OctoChemDB is a web service with a two-step process: synchronization and aggregation. The synchronization phase uses plugins to create and maintain local copies of the synchronized databases, which are then linked in the aggregation phase based on their 2D structure. The resulting database can be queried with various criteria, and results are returned as a JSON object for integration into web application.
We then provide an API that allows to search in the database quickly and efficiently. (Read more here)
Multiple plugins systems automatic import and update the local databases from the different sources. The schema bellow summarizes the workflow:
docker-compose up --build -d
By default the server will rebuild the full database. This process will take several days !
docker-compose logs --follow import
docker-compose exec mongo mongosh
The database name is: octochemdb
This project depends on ocl-cache-docker, please be sure to build it before start using OctoChemDB.
Better if you have docker installed and create the 2 following aliases:
alias mongod="docker container rm mongod; docker run --name mongod -p 27017:27017 mongo"
alias mongo="docker exec -it mongod mongo"
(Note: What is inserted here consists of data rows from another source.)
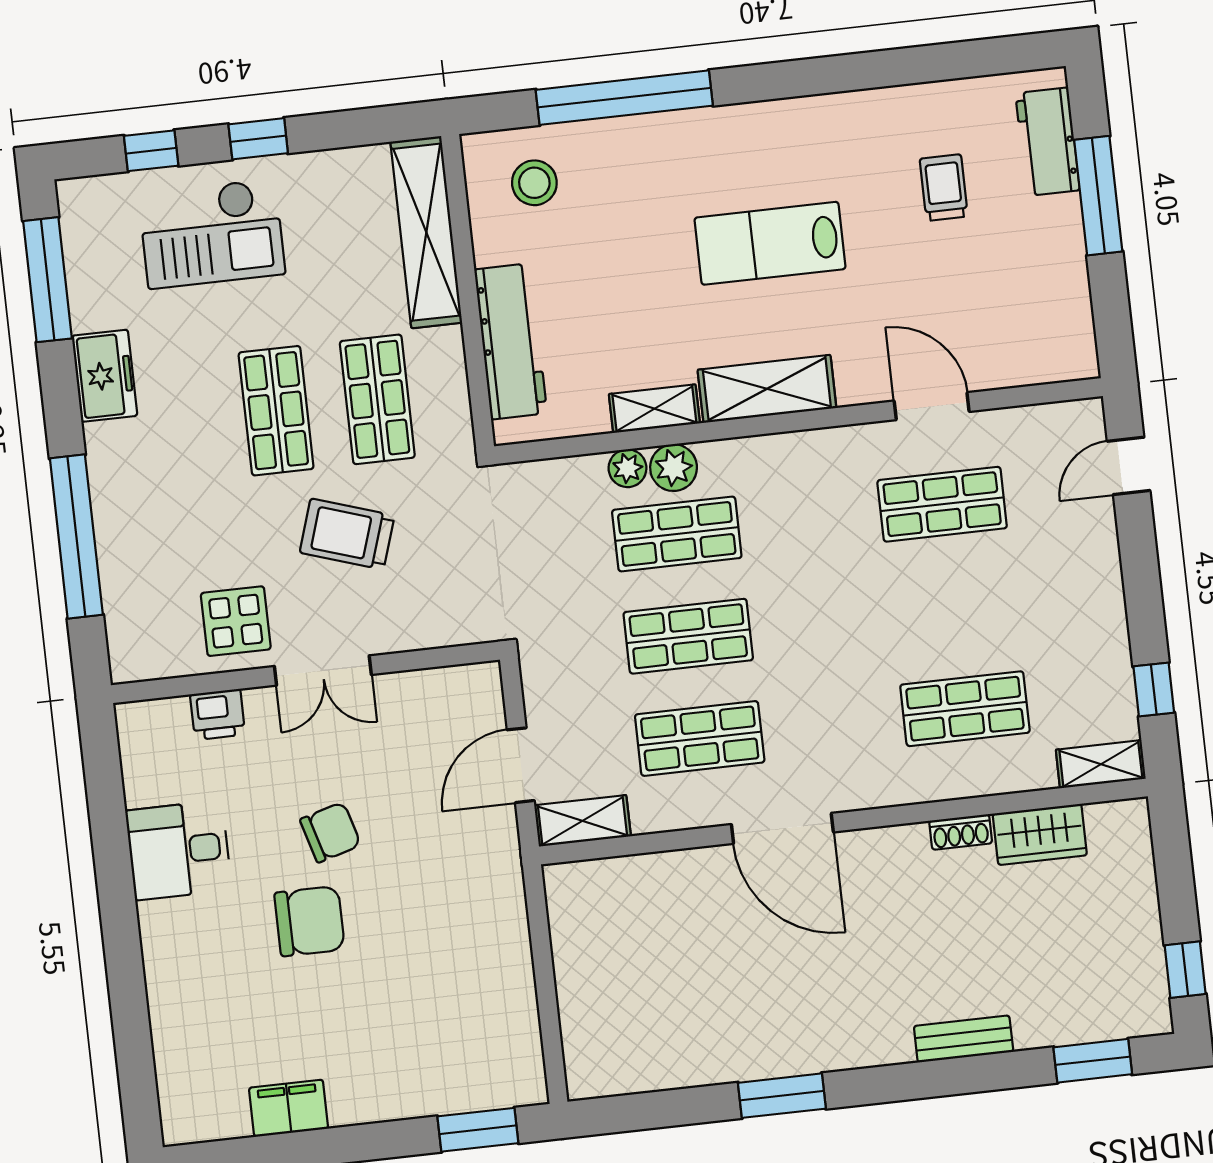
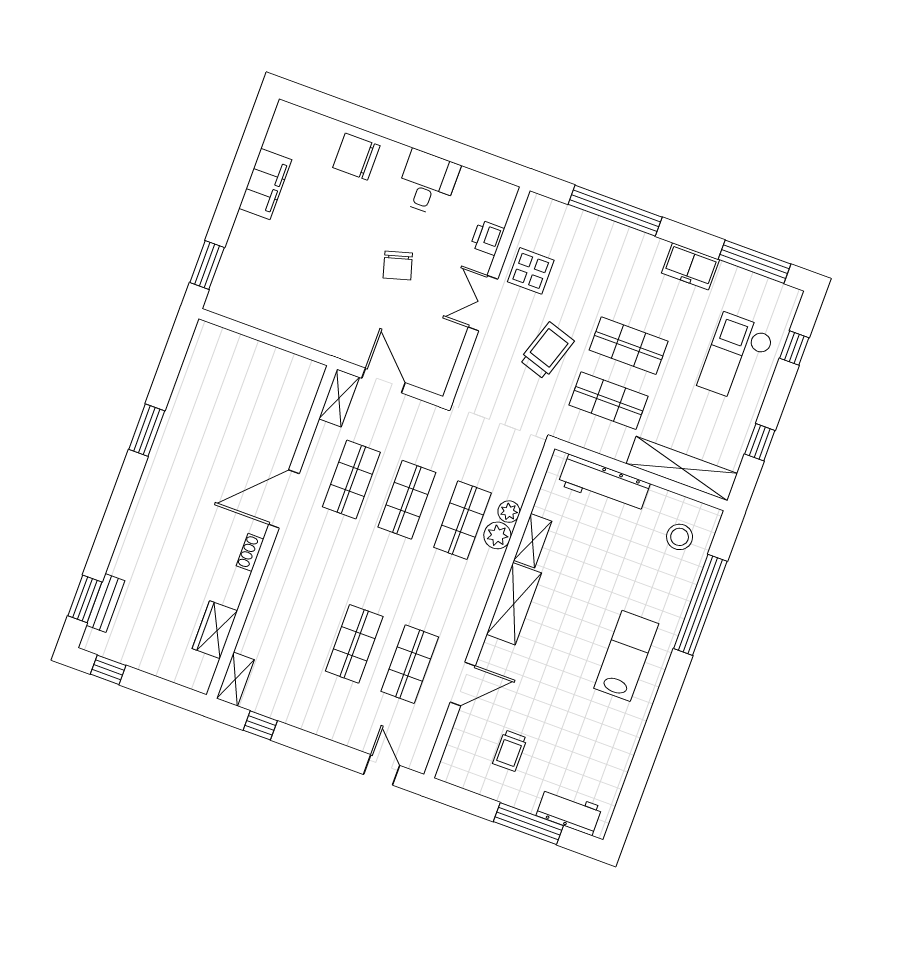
window: (258, 139) -> (760, 442), moved
trolley: (944, 188) -> (510, 751), moved, turned 90
lab bench: (770, 243) -> (626, 656), moved
shop shelf: (965, 709) -> (354, 644), moved
shoe rack: (961, 832) -> (250, 552), moved
chair: (310, 921) -> (356, 157), moved, turned 90
bench: (964, 1039) -> (105, 603), moved
filing cabinet: (289, 1108) -> (265, 184), width x1.50, depth x1.17

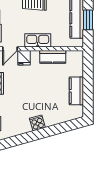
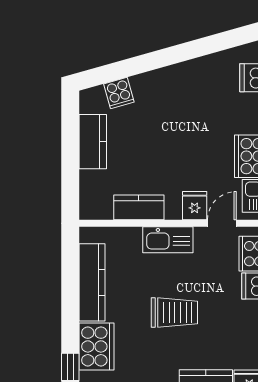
window: (88, 20) -> (70, 280), removed
cooker: (37, 123) -> (119, 93), moved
You can then easily create a new install of mongod
By default the server is available on port 3001
http://localhost:3001/mfs/em?em=300
The file "env.example" contains different type of variables (see table below). This file should be renamed ".env" and if a mobile monitoring is desired, the telegram variables should be defined.
Variable | Function |
---|---|
MONGODB_URL | URL to local mongoDB |
MONGO_DB_NAME | Name of the mongo database |
ORIGINAL_DATA_PATH | Path where fetched data are stored |
"NameDB"_SOURCE | Source for all databases fetched |
PORT | Exposed port |
DEBUG_THROTTLING | Time interval between each debug (in ms) |
TELEGRAM_BOT_ID | Telegram BOT to send debug messages |
TELEGRAM_CHAT_ID | Telegram chat where debug messages are shown |
PLUGINS | List of plugins to be executed, if empty execute all |
EXCLUDEPLUGINS | List of plugins to not be executed |
"NameDB"_UPDATE_INTERVAL | The updating interval for each plugin (in days) |
Here are listed the different sources that are used to fetch data. The list is not exhaustive and can be updated by adding a new plugin in the plugins folder.
Database | Source |
---|---|
PubChem | https://pubchem.ncbi.nlm.nih.gov/ |
PubMed | https://pubmed.ncbi.nlm.nih.gov/ |
Lotus | https://lotus.naturalproducts.net/ |
Coconut | https://coconut.naturalproducts.net/ |
CMAUP | https://bidd.group/CMAUP/ |
GNPS | https://gnps.ucsd.edu/ |
NPASS | https://bidd.group/NPASS/ |
NP Atlas | https://www.npatlas.org/ |
MassBank | https://massbank.eu/MassBank/ |
USP Patents | https://www.uspto.gov/ |
NCBI Taxonomies | https://www.ncbi.nlm.nih.gov/taxonomy |